Sorting through those submissions has provided me with a little insight into
what makes flash fiction effective on a nuts-and-bolts level.
Many
submissions crash headfirst into the same issue: in their rush to put the story
on the page, authors forget to establish the scene. Boom: people shooting other
people in an ill-defined space over something and—well, nothing is made clear,
even at the end. The other variation on this: the story joining two (or more)
characters in mid-conversation, with precious little description beyond the
dialogue—hard to pull off well, and many don’t.
Although
throwing the reader headfirst into the action is a nice technique when done
right, it’s disorienting when done wrong. Having someone else read your story
before you submit is a good way of avoiding this particular pitfall; they’ll
tell you (hopefully) if they don’t understand what’s happening, or which
character is doing what to whom.
If
you want a solid example of pithy scene description, look no further than an
award-winning screenplay. Venture over to simplyscripts.com or dailyscript.com
and procrastinate with the ones of your choice (it’s incredible, for example,
to see how much the filmed version of John Wick differs from the first-draft screenplay, which is excellent in
its own right).
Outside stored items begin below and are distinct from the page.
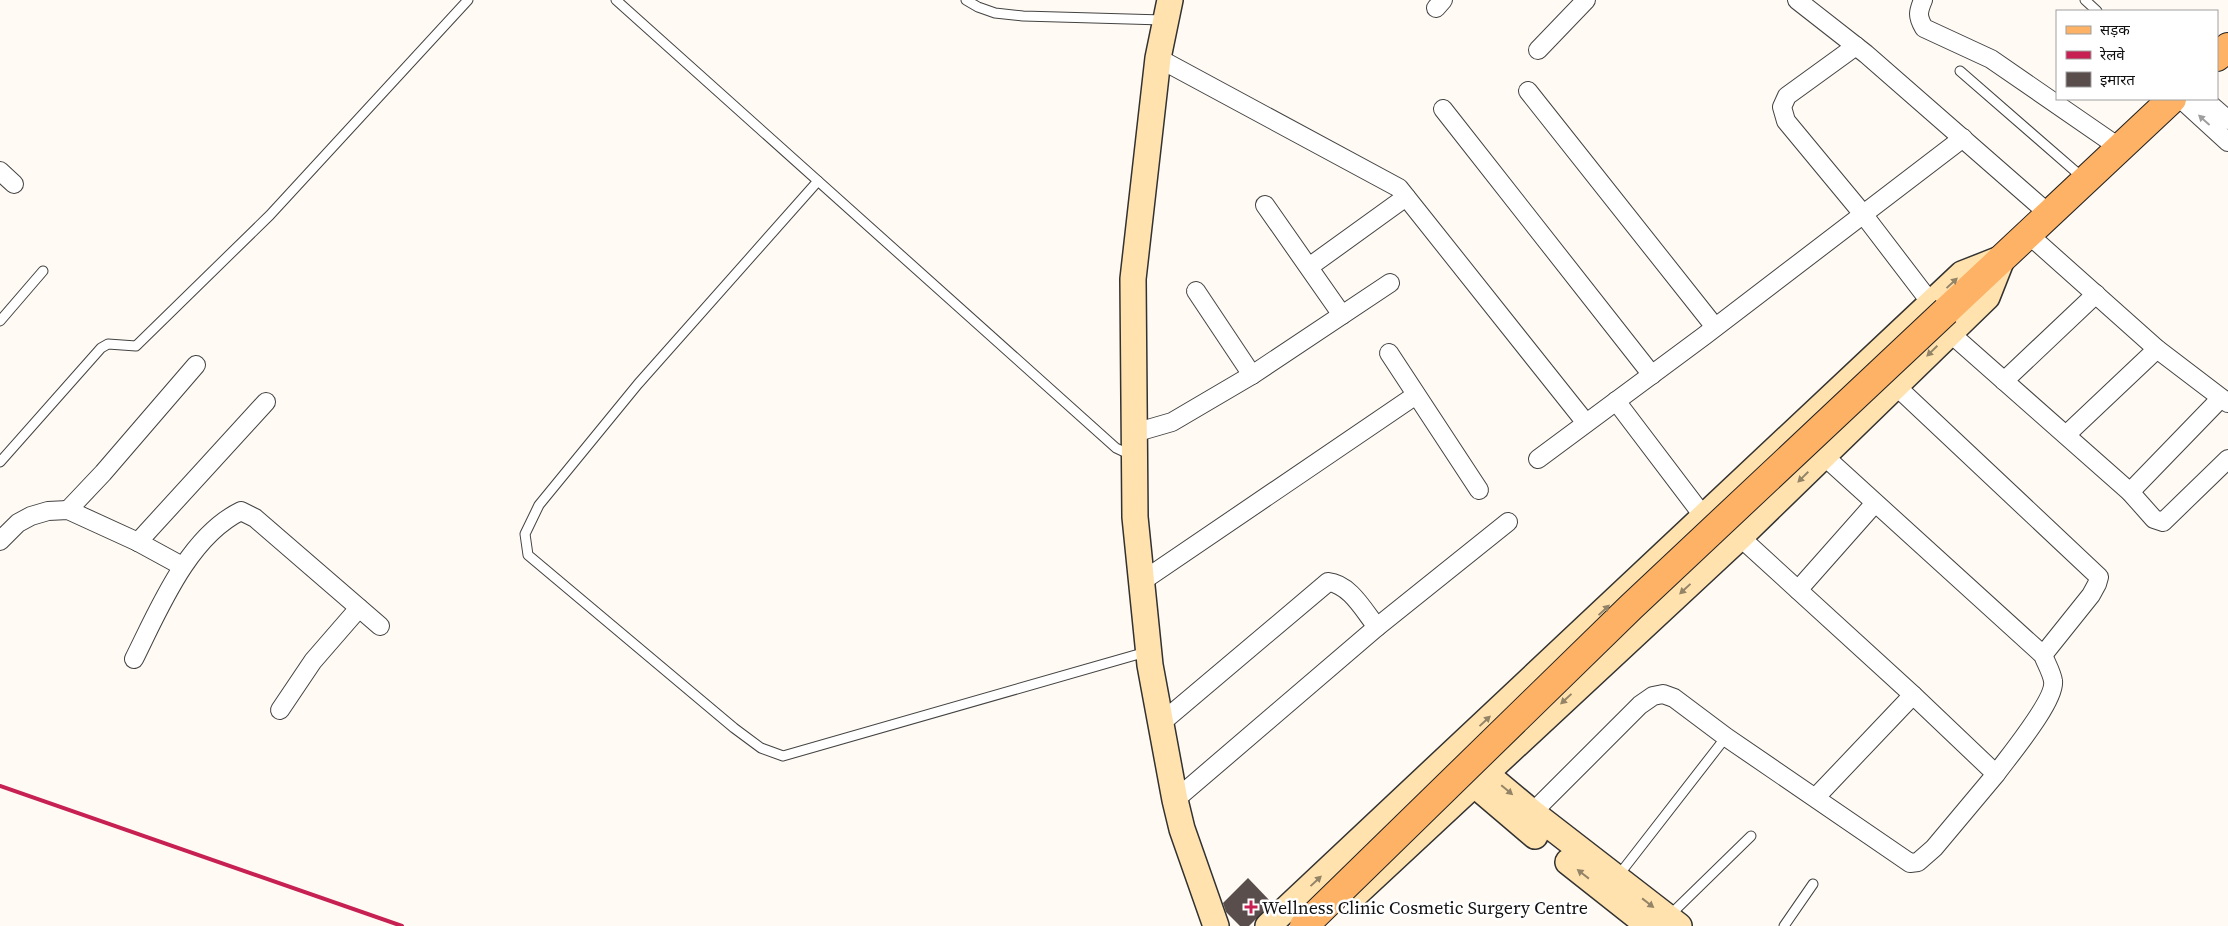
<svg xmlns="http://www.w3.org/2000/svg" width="2228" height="926" font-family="'Source Serif 4','Noto Sans Devanagari',serif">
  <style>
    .building { fill: #594e4c }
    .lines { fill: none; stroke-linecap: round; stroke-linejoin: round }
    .lane-casing { stroke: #434343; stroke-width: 11 }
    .street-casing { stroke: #434343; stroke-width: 20 }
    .secondary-casing { stroke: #323232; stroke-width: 28 }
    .primary-casing { stroke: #212121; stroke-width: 30 }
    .lane { stroke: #fff; stroke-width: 9 }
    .street { stroke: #fff; stroke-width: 18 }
    .secondary { stroke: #ffe2ae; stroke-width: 25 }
    .primary { stroke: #fdb265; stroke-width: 28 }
    .rail { stroke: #c72153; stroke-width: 4 }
    .primary-bridge-casing { stroke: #212121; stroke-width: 30; stroke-linecap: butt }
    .primary-bridge { stroke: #fdb265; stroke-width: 28 }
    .oneway { fill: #9f9f9f }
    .oneway2 { fill: #938467 }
    .poi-dot { fill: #c72153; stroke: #fff; stroke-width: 2 }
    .labels { text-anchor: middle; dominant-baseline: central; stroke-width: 5; stroke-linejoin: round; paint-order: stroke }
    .poi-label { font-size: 18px; fill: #101010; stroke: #fff; text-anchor: start }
  </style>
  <rect width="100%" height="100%" fill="#fffaf3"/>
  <!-- building -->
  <path class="building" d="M1248 878 1272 903 1249 926H1240L1226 912 1223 903Z"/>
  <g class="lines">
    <defs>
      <g id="lane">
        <path d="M616 0 1116 448 1133 456"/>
        <path d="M966 0 978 7 995 13 1023 16 1163 20"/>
        <path d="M2085 0 2097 11"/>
        <path d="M1960 71 2083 178"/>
        <path d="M818 181 638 384 539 505 525 534 528 555 734 728 761 748 783 756 1146 652"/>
        <path d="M0 321 43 271"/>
        <path d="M0 462 101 348 108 344 136 346 270 215 468 0"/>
        <path d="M1618 876 1726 737"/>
        <path d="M1669 916 1751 836"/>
        <path d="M1784 926 1813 884"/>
      </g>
      <g id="street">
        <path d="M1797 0 1866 54 2049 214"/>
        <path d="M1923 0C1918 12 1917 16 1924 28L1991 59 2120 148"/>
        <path d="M1436 8 1443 0"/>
        <path d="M1856 46 1787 96 1782 107 1786 121 1863 214 1931 303"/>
        <path d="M1538 50 1586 0"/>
        <path d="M1158 58 1399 188 1586 423"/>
        <path d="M1528 91 1715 327"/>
        <path d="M2181 99 2228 142"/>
        <path d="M2204 99 2228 120"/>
        <path d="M1443 109 1652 375"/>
        <path d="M0 171 14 184"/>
        <path d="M1265 205 1342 315"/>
        <path d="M2028 234 2157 349 2228 403"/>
        <path d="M1309 267 1406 197"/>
        <path d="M1196 291 1252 375"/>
        <path d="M1950 333 2130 492 2154 519 2163 522 2228 459"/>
        <path d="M1389 353 1479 490"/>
        <path d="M2004 381 2096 294"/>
        <path d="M1896 386 2099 577 2097 584 2091 595 2043 655"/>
        <path d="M1616 401 1704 517"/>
        <path d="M1134 433 1172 422 1252 375 1390 283"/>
        <path d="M2066 435 2157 349"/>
        <path d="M1824 456 2043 655C2046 663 2052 673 2053 681 2056 700 2009 756 1996 774"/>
        <path d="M1538 459 1704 336 1963 138"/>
        <path d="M2130 492 2221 398"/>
        <path d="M68 510 103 473 196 365"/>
        <path d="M0 541 18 523 31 516 48 511 68 510 138 542 182 566"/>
        <path d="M138 542 266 402"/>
        <path d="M1141 582 1416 395"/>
        <path d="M1798 590 1875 503"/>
        <path d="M134 659C159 609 188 537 241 511L255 518 380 626"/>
        <path d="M280 710 313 661 359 608"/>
        <path d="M1161 723 1328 582C1350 584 1364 611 1377 627"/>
        <path d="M1816 797 1913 695"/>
        <path d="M1175 800 1377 627 1508 522"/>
        <path d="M1524 821 1640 705 1653 696 1663 694 1674 698 1726 737 1910 863 1918 862 1934 848 1996 774 1913 695 1740 537"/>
      </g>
      <g id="secondary">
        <path d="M1170 0 1158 58 1133 279 1135 517 1150 665 1175 800 1182 829 1216 926"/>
        <path d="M1473 763 1533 813 1679 926"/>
        <path d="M1468 779 1535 836"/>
        <path d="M1568 862 1649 926"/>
        <path d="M1356 894 1740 537 1987 297 2002 259"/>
        <path d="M1268 926 1962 274 2000 259"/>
      </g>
      <g id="primary">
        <path d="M2217 57 2228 47"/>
        <path d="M1946 311 2172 99"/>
      </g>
    </defs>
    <!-- lane casing -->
    <use href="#lane" class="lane-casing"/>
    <!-- street casing -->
    <use href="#street" class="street-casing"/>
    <!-- secondary casing -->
    <use href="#secondary" class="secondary-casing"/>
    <!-- primary casing -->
    <use href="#primary" class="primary-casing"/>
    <!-- lane -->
    <use href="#lane" class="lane"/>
    <!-- street -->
    <use href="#street" class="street"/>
    <!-- secondary -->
    <use href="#secondary" class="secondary"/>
    <!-- primary -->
    <use href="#primary" class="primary"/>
    <!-- rail -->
    <path class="rail" d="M0 786 402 926"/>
    <defs>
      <path id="primary-bridge" d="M1304 926 1631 607 1946 311"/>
    </defs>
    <!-- primary-bridge casing -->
    <use href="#primary-bridge" class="primary-bridge-casing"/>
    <!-- primary-bridge -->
    <use href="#primary-bridge" class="primary-bridge"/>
  </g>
  <!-- one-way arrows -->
  <defs><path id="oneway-solid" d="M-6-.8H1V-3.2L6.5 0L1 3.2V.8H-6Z" transform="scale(1.25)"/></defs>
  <use class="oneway" href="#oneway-solid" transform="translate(2204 120) rotate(-138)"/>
  <g class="oneway2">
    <use href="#oneway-solid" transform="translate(1952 283) rotate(-43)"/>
    <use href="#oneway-solid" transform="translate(1932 351) rotate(136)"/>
    <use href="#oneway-solid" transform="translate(1803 477) rotate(135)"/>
    <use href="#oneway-solid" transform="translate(1685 589) rotate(137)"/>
    <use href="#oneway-solid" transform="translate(1604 610) rotate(-43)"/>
    <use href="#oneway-solid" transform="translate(1566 699) rotate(137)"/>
    <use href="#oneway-solid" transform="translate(1485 721) rotate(-43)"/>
    <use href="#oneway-solid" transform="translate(1507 790) rotate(40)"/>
    <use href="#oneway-solid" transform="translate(1583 874) rotate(-142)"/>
    <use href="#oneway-solid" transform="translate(1316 881) rotate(-43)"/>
    <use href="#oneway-solid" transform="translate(1648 903) rotate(38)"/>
  </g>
  <!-- markers -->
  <path class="poi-dot" d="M1248.5 899.5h5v5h5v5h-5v5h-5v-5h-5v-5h5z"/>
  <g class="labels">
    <!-- poi labels -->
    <g class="poi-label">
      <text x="1262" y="907">Wellness Clinic Cosmetic Surgery Centre</text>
    </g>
  </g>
  <!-- legend -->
  <rect x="2056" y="10" width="162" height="90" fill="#ffffff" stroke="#9f9f9f"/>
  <rect x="2066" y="26" width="25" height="8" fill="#fdb265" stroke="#9f9f9f"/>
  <text x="2100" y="35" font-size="15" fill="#101010">सड़क</text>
  <rect x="2066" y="51" width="25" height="8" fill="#c72153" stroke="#9f9f9f"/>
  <text x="2100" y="60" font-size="15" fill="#101010">रेलवे</text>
  <rect x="2066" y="72" width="25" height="15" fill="#594e4c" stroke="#9f9f9f"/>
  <text x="2100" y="85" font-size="15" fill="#101010">इमारत</text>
</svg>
Thanks to the peculiarities of the screenplay format,
screenwriters must do as much as possible with a lot less; scene descriptions
are a line or two, action the same. And yet a good screenplay, like the movie
it eventually spawns, is more than capable of conveying every ounce of
necessary surprise and emotion.
Kill
All Clichés
The
brevity of flash fiction encourages people to rely on tropes. The serial killer
with a day job as a cop; the Italian mobster out for revenge; the femme fatale
posing as a meek housewife—the rejection boxes of the world are stuffed with
their kind. Instead of resorting to cliché, think of flash-fiction as a relatively commitment-free
test bed for your wilder concepts. Take those standard-issue mobsters, and toss
them into outer space. (Actually, maybe avoid that one. I’m not sure how well
Astronaut Michael Corleone would work out on the page.)
By
drowning your clichés (or at least mashing them with other clichés and ideas
until they become unrecognizable), pacing your narrative (despite any
word-count constraints), and building to a payoff, you can craft memorable
flash fiction. All you need is a great idea. What can you do with a pair of baby shoes?
Nick's novella, A Brutal Bunch of Heartbroken Saps, can be found at Amazon here.
1 comment:
I've had ideas for flash stories come from old jokes, several times. I've taken the basic story from a joke & turned it into noir.
Six-word stories are so fun. One of mine goes like this: "Am I boring you? Well, anyway -- "
And this one wasn't a six-word story intentionally. It was a review posted on Yelp of an airport cab driver: "Awful awful man. Fuckin hilarious though."
I think the six-word Hemingway story goes, "For sale. Baby shoes. Never worn."